* [INSTRUCTION]
Without the pictures, output the records below word for word.

(Dataset items)
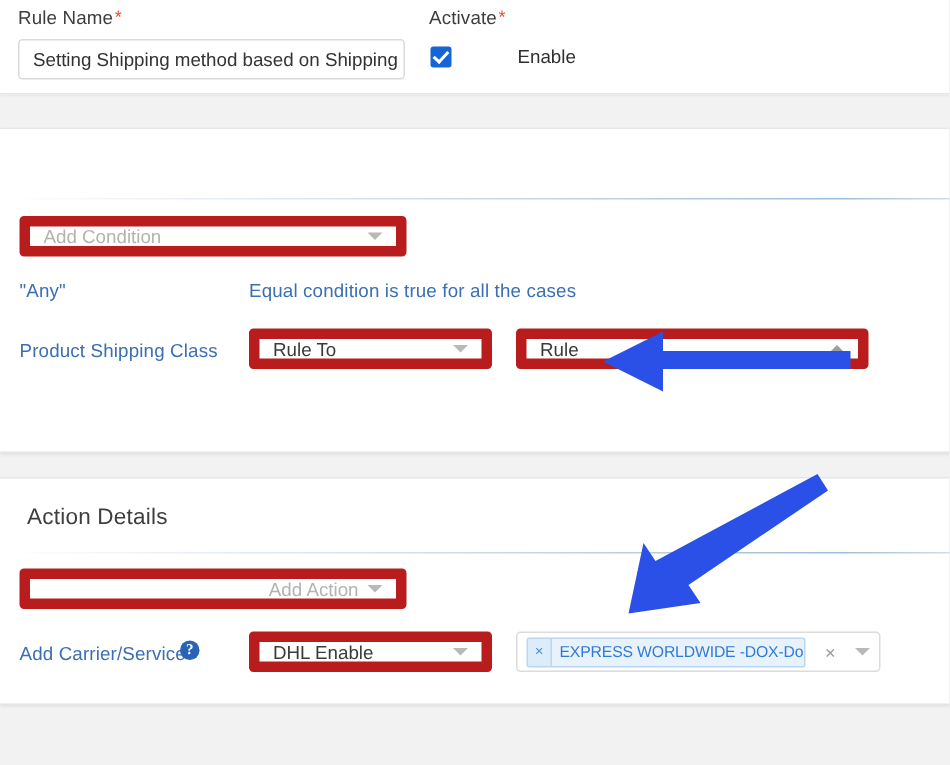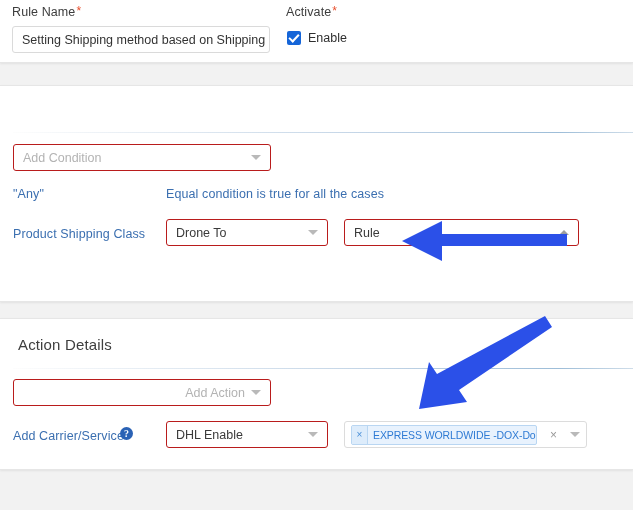--- a/index.html
+++ b/index.html
@@ -79,21 +79,21 @@
     display: flex;
     align-items: center;
     white-space: nowrap;
     overflow: hidden;
     font-family: "Liberation Sans", sans-serif;
   }
 
   .select {
     position: absolute;
     box-sizing: border-box;
-    border: 1px solid #b91c1c;
+    border: 7px solid #b91c1c;
     border-radius: 3px;
     background: #fff;
     display: flex;
     align-items: center;
     padding: 0 9px;
     font-size: 12.5px;
     color: #3a3a3a;
     white-space: nowrap;
     overflow: hidden;
   }
@@ -132,20 +132,21 @@
     position: absolute;
     left: 4px; top: 1px;
     width: 4px; height: 8px;
     border: solid #fff;
     border-width: 0 2px 2px 0;
     transform: rotate(43deg);
   }
   .checkbox-label {
     font-size: 12.5px;
     color: #2f2f2f;
+    margin-left: 37px;
   }
 
   
   .help-icon {
     position: absolute;
     width: 13px; height: 13px;
     border-radius: 50%;
     background: #2a62b5;
     color: #fff;
     font-size: 10px;
@@ -242,21 +243,21 @@
       <span class="caret"></span>
     </div>
 
     <div class="blue-label" style="position:absolute;left:13px;top:101px;">"Any"</div>
 
     <div class="blue-label" style="position:absolute;left:166px;top:101px;">Equal condition is true for all the cases</div>
 
     <div class="blue-label" style="position:absolute;left:13px;top:141px;">Product Shipping Class</div>
 
     <div class="select" style="left:166px;top:133px;width:162px;height:27px;">
-      <span class="val">Drone To</span>
+      <span class="val">Rule To</span>
       <span class="caret"></span>
     </div>
 
     <div class="select" style="left:344px;top:133px;width:235px;height:27px;">
       <span class="val">Rule</span>
       <span class="caret up"></span>
     </div>
   </div>
 
   <div class="card card-action">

* [SOLUTION]
--- a/index.html
+++ b/index.html
@@ -79,21 +79,21 @@
     display: flex;
     align-items: center;
     white-space: nowrap;
     overflow: hidden;
     font-family: "Liberation Sans", sans-serif;
   }
 
   .select {
     position: absolute;
     box-sizing: border-box;
-    border: 1px solid #b91c1c;
+    border: 7px solid #b91c1c;
     border-radius: 3px;
     background: #fff;
     display: flex;
     align-items: center;
     padding: 0 9px;
     font-size: 12.5px;
     color: #3a3a3a;
     white-space: nowrap;
     overflow: hidden;
   }
@@ -132,20 +132,21 @@
     position: absolute;
     left: 4px; top: 1px;
     width: 4px; height: 8px;
     border: solid #fff;
     border-width: 0 2px 2px 0;
     transform: rotate(43deg);
   }
   .checkbox-label {
     font-size: 12.5px;
     color: #2f2f2f;
+    margin-left: 37px;
   }
 
   
   .help-icon {
     position: absolute;
     width: 13px; height: 13px;
     border-radius: 50%;
     background: #2a62b5;
     color: #fff;
     font-size: 10px;
@@ -242,21 +243,21 @@
       <span class="caret"></span>
     </div>
 
     <div class="blue-label" style="position:absolute;left:13px;top:101px;">"Any"</div>
 
     <div class="blue-label" style="position:absolute;left:166px;top:101px;">Equal condition is true for all the cases</div>
 
     <div class="blue-label" style="position:absolute;left:13px;top:141px;">Product Shipping Class</div>
 
     <div class="select" style="left:166px;top:133px;width:162px;height:27px;">
-      <span class="val">Drone To</span>
+      <span class="val">Rule To</span>
       <span class="caret"></span>
     </div>
 
     <div class="select" style="left:344px;top:133px;width:235px;height:27px;">
       <span class="val">Rule</span>
       <span class="caret up"></span>
     </div>
   </div>
 
   <div class="card card-action">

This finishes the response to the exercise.